An interesting modern take on this argument was provided by David Cameron, when he justified his use of the EU veto he exercised last year by saying he was acting in the “national interest”. In this case, just as the Pope gets to say what is the word of God, so the Prime Minister got to tell us what the “national interest” consisted of. The argument is strong because in both cases you cannot argue with the unarguable force; God and the national interest must always be respected and so, by convenient extension, must their messenger. It’s amazing how useful this 'logic' has proved to those in authority over the ages.    

Wednesday 17 October 2012

A Self Administered Parliamentary Blowjob


Guys, if you could blow yourselves, ladies, you'd be in this room alone right now. Watching an empty stage” (Bill Hicks). Thus the great comedian pithily summed up the tragedy of the male condition. This tragedy is almost universal. Almost, but not quite. For there is an exception to every rule, and the exception to this rule is to be found in what we, perhaps ironically, describe as our ruling class, in particular the collective body that is Parliament at Prime Ministers Questions. If ever an act resembled self-fellatio, then what happened here at twelve noon today was it.

## DESCRIPTION OF THE TASK
Resume the commentary on Prime Minister's Questions, carrying it on from its final sentence.

## RAW DATA
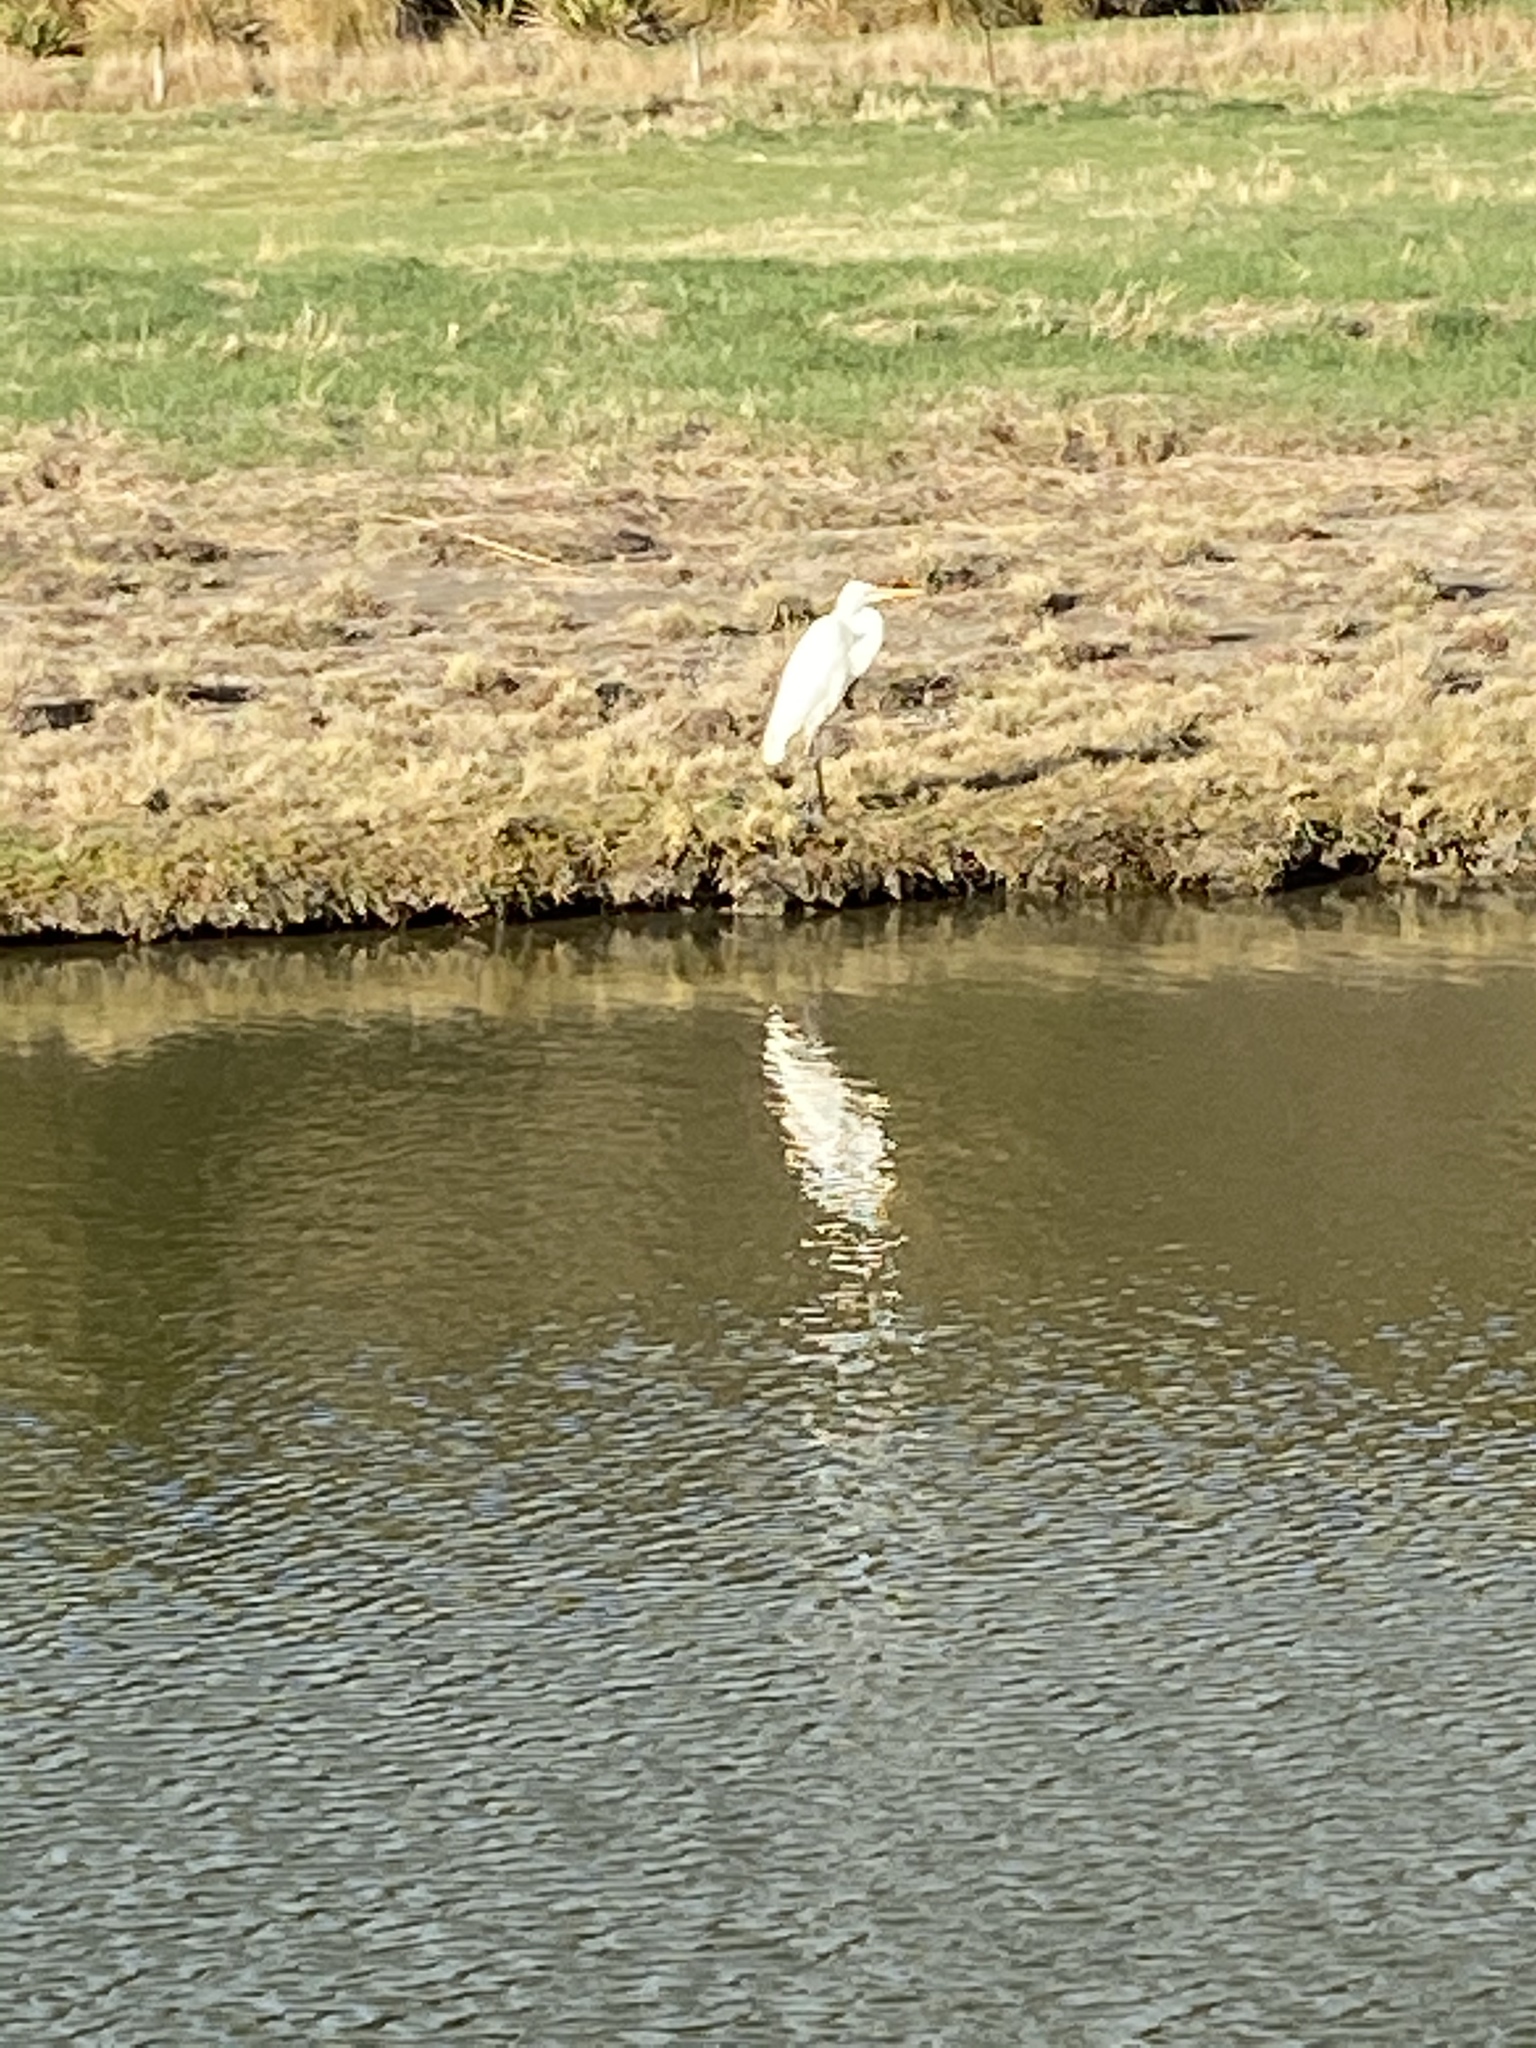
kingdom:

## TASK RESPONSE
The day was autumnal, and a cold wind blew through the UK.  The house gathered in its private chamber, warm and secure, and paid its customary lip service to the events of the outside world. Tributes to the fallen were echoed around the room, without thought to the reasons why they had gone. To consider that would be to distract from the task at hand, which was to be entirely self focused. Today was the time for the house to be alone with itself, to revel in its own bonhomie and tribal affections. The dark complexities of the twenty first century could be safely locked outside.

Setting the mood, as if dimming the lights, Mr Miliband rose to his feet and gently probed the Prime Minister about the latest unemployment statistics. The house emitted its customary low moan as he was equally gently rebuffed. This was not the reason they had come here. A muted statistical duel did not provide the satisfaction they so obviously collectively craved and desired. But they held on. They knew the main event was coming.

Sure enough, with his third question, straining his rhetoric as far as it would go, Mr Miliband found the spot. How many police officers have gone since the last election? The moan of the house grew to a crescendo. This was it. This was why they were here. Not, of course to talk about the number of police on the streets. Who cares about that? The word ‘police’ could only mean one thing. The house was to debate Andrew Mitchell’s words to her majesty’s constabulary. It was for this moment that the members had gathered themselves together from all corners of the kingdom. This was to be the release that they all so desperately needed.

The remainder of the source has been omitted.